Output all of the data below exactly as given.

Collected data
########
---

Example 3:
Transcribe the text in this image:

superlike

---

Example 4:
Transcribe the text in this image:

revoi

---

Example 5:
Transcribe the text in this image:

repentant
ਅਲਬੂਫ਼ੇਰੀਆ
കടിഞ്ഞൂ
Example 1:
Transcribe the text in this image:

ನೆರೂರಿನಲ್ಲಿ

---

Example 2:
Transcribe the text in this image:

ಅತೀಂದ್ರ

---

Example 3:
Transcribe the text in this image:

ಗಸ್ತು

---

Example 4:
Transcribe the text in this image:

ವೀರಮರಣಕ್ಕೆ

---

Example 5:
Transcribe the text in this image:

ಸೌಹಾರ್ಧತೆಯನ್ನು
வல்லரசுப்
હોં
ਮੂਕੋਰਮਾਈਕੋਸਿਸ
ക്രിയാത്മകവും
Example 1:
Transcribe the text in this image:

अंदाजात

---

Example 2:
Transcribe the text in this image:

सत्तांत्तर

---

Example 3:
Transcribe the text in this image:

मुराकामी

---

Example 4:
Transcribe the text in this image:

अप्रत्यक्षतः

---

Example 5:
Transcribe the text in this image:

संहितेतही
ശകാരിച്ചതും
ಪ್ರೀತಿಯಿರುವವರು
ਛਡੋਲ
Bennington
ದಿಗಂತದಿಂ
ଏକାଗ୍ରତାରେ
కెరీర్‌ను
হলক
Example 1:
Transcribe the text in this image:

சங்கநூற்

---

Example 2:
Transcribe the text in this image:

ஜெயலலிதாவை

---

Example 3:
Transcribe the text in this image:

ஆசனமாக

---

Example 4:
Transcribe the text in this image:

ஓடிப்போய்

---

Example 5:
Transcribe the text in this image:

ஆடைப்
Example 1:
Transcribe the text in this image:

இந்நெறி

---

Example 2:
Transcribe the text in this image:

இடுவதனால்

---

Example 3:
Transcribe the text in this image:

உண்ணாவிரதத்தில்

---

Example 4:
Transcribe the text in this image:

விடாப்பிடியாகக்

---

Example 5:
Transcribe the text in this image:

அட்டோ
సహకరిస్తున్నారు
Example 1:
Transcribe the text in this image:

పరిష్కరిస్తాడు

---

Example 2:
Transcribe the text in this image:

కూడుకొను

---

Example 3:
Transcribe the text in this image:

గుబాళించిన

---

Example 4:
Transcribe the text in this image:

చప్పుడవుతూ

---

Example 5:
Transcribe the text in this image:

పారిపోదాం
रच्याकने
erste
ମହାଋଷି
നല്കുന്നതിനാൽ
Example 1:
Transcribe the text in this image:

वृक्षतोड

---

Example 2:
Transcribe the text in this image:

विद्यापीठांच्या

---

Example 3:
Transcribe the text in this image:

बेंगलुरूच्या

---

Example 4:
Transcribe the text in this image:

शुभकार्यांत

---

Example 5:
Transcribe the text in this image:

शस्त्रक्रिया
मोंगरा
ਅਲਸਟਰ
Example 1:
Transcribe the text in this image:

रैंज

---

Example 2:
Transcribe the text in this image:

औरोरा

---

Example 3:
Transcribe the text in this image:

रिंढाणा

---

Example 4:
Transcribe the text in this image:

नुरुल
########
▸ **ANSWER SECTION**:
---

Example 3:
Transcribe the text in this image:

superlike

---

Example 4:
Transcribe the text in this image:

revoi

---

Example 5:
Transcribe the text in this image:

repentant
ਅਲਬੂਫ਼ੇਰੀਆ
കടിഞ്ഞൂ
Example 1:
Transcribe the text in this image:

ನೆರೂರಿನಲ್ಲಿ

---

Example 2:
Transcribe the text in this image:

ಅತೀಂದ್ರ

---

Example 3:
Transcribe the text in this image:

ಗಸ್ತು

---

Example 4:
Transcribe the text in this image:

ವೀರಮರಣಕ್ಕೆ

---

Example 5:
Transcribe the text in this image:

ಸೌಹಾರ್ಧತೆಯನ್ನು
வல்லரசுப்
હોં
ਮੂਕੋਰਮਾਈਕੋਸਿਸ
ക്രിയാത്മകവും
Example 1:
Transcribe the text in this image:

अंदाजात

---

Example 2:
Transcribe the text in this image:

सत्तांत्तर

---

Example 3:
Transcribe the text in this image:

मुराकामी

---

Example 4:
Transcribe the text in this image:

अप्रत्यक्षतः

---

Example 5:
Transcribe the text in this image:

संहितेतही
ശകാരിച്ചതും
ಪ್ರೀತಿಯಿರುವವರು
ਛਡੋਲ
Bennington
ದಿಗಂತದಿಂ
ଏକାଗ୍ରତାରେ
కెరీర్‌ను
হলক
Example 1:
Transcribe the text in this image:

சங்கநூற்

---

Example 2:
Transcribe the text in this image:

ஜெயலலிதாவை

---

Example 3:
Transcribe the text in this image:

ஆசனமாக

---

Example 4:
Transcribe the text in this image:

ஓடிப்போய்

---

Example 5:
Transcribe the text in this image:

ஆடைப்
Example 1:
Transcribe the text in this image:

இந்நெறி

---

Example 2:
Transcribe the text in this image:

இடுவதனால்

---

Example 3:
Transcribe the text in this image:

உண்ணாவிரதத்தில்

---

Example 4:
Transcribe the text in this image:

விடாப்பிடியாகக்

---

Example 5:
Transcribe the text in this image:

அட்டோ
సహకరిస్తున్నారు
Example 1:
Transcribe the text in this image:

పరిష్కరిస్తాడు

---

Example 2:
Transcribe the text in this image:

కూడుకొను

---

Example 3:
Transcribe the text in this image:

గుబాళించిన

---

Example 4:
Transcribe the text in this image:

చప్పుడవుతూ

---

Example 5:
Transcribe the text in this image:

పారిపోదాం
रच्याकने
erste
ମହାଋଷି
നല്കുന്നതിനാൽ
Example 1:
Transcribe the text in this image:

वृक्षतोड

---

Example 2:
Transcribe the text in this image:

विद्यापीठांच्या

---

Example 3:
Transcribe the text in this image:

बेंगलुरूच्या

---

Example 4:
Transcribe the text in this image:

शुभकार्यांत

---

Example 5:
Transcribe the text in this image:

शस्त्रक्रिया
मोंगरा
ਅਲਸਟਰ
Example 1:
Transcribe the text in this image:

रैंज

---

Example 2:
Transcribe the text in this image:

औरोरा

---

Example 3:
Transcribe the text in this image:

रिंढाणा

---

Example 4:
Transcribe the text in this image:

नुरुल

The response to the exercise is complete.